* **Instructions for the task**
Reproduce the following entries verbatim, each one complete.

** Opening Supplied records block **

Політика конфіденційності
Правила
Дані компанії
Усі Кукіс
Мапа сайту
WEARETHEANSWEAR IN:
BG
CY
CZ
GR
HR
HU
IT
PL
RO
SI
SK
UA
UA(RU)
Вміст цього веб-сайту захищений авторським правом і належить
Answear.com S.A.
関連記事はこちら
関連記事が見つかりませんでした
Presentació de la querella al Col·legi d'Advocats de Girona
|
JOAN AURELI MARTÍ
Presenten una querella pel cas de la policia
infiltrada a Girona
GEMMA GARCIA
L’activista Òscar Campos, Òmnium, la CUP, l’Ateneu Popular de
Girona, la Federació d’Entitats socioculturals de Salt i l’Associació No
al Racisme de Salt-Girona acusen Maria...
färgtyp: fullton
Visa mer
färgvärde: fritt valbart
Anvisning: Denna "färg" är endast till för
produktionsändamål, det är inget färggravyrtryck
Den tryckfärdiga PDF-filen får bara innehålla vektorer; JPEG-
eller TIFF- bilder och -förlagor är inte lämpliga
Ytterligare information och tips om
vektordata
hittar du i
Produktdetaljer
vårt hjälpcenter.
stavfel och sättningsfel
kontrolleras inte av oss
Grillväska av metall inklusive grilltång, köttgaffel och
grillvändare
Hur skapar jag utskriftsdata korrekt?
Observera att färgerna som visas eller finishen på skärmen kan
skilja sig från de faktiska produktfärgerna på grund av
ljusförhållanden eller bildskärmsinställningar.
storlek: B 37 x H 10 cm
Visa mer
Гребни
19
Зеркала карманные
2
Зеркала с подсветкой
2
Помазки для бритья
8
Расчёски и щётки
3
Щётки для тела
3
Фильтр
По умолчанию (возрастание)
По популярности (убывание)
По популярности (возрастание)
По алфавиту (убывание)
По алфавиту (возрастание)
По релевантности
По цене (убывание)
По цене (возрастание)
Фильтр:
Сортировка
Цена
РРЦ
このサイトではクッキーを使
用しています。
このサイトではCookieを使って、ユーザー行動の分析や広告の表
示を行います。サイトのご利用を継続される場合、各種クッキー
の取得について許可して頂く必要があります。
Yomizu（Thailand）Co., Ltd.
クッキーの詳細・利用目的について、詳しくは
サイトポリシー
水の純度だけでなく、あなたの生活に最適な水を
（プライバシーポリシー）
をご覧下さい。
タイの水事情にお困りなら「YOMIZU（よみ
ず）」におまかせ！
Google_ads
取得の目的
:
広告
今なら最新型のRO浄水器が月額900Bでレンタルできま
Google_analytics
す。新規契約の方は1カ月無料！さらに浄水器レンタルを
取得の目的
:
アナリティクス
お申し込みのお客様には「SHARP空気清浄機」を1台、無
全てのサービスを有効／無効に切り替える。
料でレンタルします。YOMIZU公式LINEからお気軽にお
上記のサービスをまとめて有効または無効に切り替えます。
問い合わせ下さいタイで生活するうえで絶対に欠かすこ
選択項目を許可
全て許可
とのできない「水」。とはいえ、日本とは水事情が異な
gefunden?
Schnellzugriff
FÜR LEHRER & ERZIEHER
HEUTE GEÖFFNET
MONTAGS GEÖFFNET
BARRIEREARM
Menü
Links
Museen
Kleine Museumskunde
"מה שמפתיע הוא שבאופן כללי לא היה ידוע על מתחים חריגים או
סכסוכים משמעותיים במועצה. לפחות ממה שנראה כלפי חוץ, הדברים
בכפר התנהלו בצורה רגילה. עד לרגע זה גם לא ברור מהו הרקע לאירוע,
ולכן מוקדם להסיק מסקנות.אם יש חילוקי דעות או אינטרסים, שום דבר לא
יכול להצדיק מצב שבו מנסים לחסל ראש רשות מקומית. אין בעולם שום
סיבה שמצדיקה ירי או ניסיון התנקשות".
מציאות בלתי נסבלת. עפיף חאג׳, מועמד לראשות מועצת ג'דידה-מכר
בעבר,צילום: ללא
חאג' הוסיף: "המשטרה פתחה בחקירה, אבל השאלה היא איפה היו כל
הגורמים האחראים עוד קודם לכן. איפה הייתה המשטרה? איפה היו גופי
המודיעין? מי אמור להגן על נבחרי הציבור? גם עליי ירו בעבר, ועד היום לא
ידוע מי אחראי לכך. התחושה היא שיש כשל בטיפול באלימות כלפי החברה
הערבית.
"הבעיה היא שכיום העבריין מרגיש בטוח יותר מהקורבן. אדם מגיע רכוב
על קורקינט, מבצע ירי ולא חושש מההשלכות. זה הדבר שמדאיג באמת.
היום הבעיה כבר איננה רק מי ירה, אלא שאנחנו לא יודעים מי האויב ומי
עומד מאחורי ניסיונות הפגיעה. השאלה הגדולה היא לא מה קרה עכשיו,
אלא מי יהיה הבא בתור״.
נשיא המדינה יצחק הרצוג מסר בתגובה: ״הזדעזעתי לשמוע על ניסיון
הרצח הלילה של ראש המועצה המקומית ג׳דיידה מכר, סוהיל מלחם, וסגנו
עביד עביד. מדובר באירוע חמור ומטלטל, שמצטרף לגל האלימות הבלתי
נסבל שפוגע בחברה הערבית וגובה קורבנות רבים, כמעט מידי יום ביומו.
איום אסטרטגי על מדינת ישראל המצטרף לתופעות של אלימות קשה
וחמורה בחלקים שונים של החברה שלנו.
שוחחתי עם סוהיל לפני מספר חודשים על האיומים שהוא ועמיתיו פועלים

** Closing Supplied records block **

* **Reply**
Політика конфіденційності
Правила
Дані компанії
Усі Кукіс
Мапа сайту
WEARETHEANSWEAR IN:
BG
CY
CZ
GR
HR
HU
IT
PL
RO
SI
SK
UA
UA(RU)
Вміст цього веб-сайту захищений авторським правом і належить
Answear.com S.A.
関連記事はこちら
関連記事が見つかりませんでした
Presentació de la querella al Col·legi d'Advocats de Girona
|
JOAN AURELI MARTÍ
Presenten una querella pel cas de la policia
infiltrada a Girona
GEMMA GARCIA
L’activista Òscar Campos, Òmnium, la CUP, l’Ateneu Popular de
Girona, la Federació d’Entitats socioculturals de Salt i l’Associació No
al Racisme de Salt-Girona acusen Maria...
färgtyp: fullton
Visa mer
färgvärde: fritt valbart
Anvisning: Denna "färg" är endast till för
produktionsändamål, det är inget färggravyrtryck
Den tryckfärdiga PDF-filen får bara innehålla vektorer; JPEG-
eller TIFF- bilder och -förlagor är inte lämpliga
Ytterligare information och tips om
vektordata
hittar du i
Produktdetaljer
vårt hjälpcenter.
stavfel och sättningsfel
kontrolleras inte av oss
Grillväska av metall inklusive grilltång, köttgaffel och
grillvändare
Hur skapar jag utskriftsdata korrekt?
Observera att färgerna som visas eller finishen på skärmen kan
skilja sig från de faktiska produktfärgerna på grund av
ljusförhållanden eller bildskärmsinställningar.
storlek: B 37 x H 10 cm
Visa mer
Гребни
19
Зеркала карманные
2
Зеркала с подсветкой
2
Помазки для бритья
8
Расчёски и щётки
3
Щётки для тела
3
Фильтр
По умолчанию (возрастание)
По популярности (убывание)
По популярности (возрастание)
По алфавиту (убывание)
По алфавиту (возрастание)
По релевантности
По цене (убывание)
По цене (возрастание)
Фильтр:
Сортировка
Цена
РРЦ
このサイトではクッキーを使
用しています。
このサイトではCookieを使って、ユーザー行動の分析や広告の表
示を行います。サイトのご利用を継続される場合、各種クッキー
の取得について許可して頂く必要があります。
Yomizu（Thailand）Co., Ltd.
クッキーの詳細・利用目的について、詳しくは
サイトポリシー
水の純度だけでなく、あなたの生活に最適な水を
（プライバシーポリシー）
をご覧下さい。
タイの水事情にお困りなら「YOMIZU（よみ
ず）」におまかせ！
Google_ads
取得の目的
:
広告
今なら最新型のRO浄水器が月額900Bでレンタルできま
Google_analytics
す。新規契約の方は1カ月無料！さらに浄水器レンタルを
取得の目的
:
アナリティクス
お申し込みのお客様には「SHARP空気清浄機」を1台、無
全てのサービスを有効／無効に切り替える。
料でレンタルします。YOMIZU公式LINEからお気軽にお
上記のサービスをまとめて有効または無効に切り替えます。
問い合わせ下さいタイで生活するうえで絶対に欠かすこ
選択項目を許可
全て許可
とのできない「水」。とはいえ、日本とは水事情が異な
gefunden?
Schnellzugriff
FÜR LEHRER & ERZIEHER
HEUTE GEÖFFNET
MONTAGS GEÖFFNET
BARRIEREARM
Menü
Links
Museen
Kleine Museumskunde
"מה שמפתיע הוא שבאופן כללי לא היה ידוע על מתחים חריגים או
סכסוכים משמעותיים במועצה. לפחות ממה שנראה כלפי חוץ, הדברים
בכפר התנהלו בצורה רגילה. עד לרגע זה גם לא ברור מהו הרקע לאירוע,
ולכן מוקדם להסיק מסקנות.אם יש חילוקי דעות או אינטרסים, שום דבר לא
יכול להצדיק מצב שבו מנסים לחסל ראש רשות מקומית. אין בעולם שום
סיבה שמצדיקה ירי או ניסיון התנקשות".
מציאות בלתי נסבלת. עפיף חאג׳, מועמד לראשות מועצת ג'דידה-מכר
בעבר,צילום: ללא
חאג' הוסיף: "המשטרה פתחה בחקירה, אבל השאלה היא איפה היו כל
הגורמים האחראים עוד קודם לכן. איפה הייתה המשטרה? איפה היו גופי
המודיעין? מי אמור להגן על נבחרי הציבור? גם עליי ירו בעבר, ועד היום לא
ידוע מי אחראי לכך. התחושה היא שיש כשל בטיפול באלימות כלפי החברה
הערבית.
"הבעיה היא שכיום העבריין מרגיש בטוח יותר מהקורבן. אדם מגיע רכוב
על קורקינט, מבצע ירי ולא חושש מההשלכות. זה הדבר שמדאיג באמת.
היום הבעיה כבר איננה רק מי ירה, אלא שאנחנו לא יודעים מי האויב ומי
עומד מאחורי ניסיונות הפגיעה. השאלה הגדולה היא לא מה קרה עכשיו,
אלא מי יהיה הבא בתור״.
נשיא המדינה יצחק הרצוג מסר בתגובה: ״הזדעזעתי לשמוע על ניסיון
הרצח הלילה של ראש המועצה המקומית ג׳דיידה מכר, סוהיל מלחם, וסגנו
עביד עביד. מדובר באירוע חמור ומטלטל, שמצטרף לגל האלימות הבלתי
נסבל שפוגע בחברה הערבית וגובה קורבנות רבים, כמעט מידי יום ביומו.
איום אסטרטגי על מדינת ישראל המצטרף לתופעות של אלימות קשה
וחמורה בחלקים שונים של החברה שלנו.
שוחחתי עם סוהיל לפני מספר חודשים על האיומים שהוא ועמיתיו פועלים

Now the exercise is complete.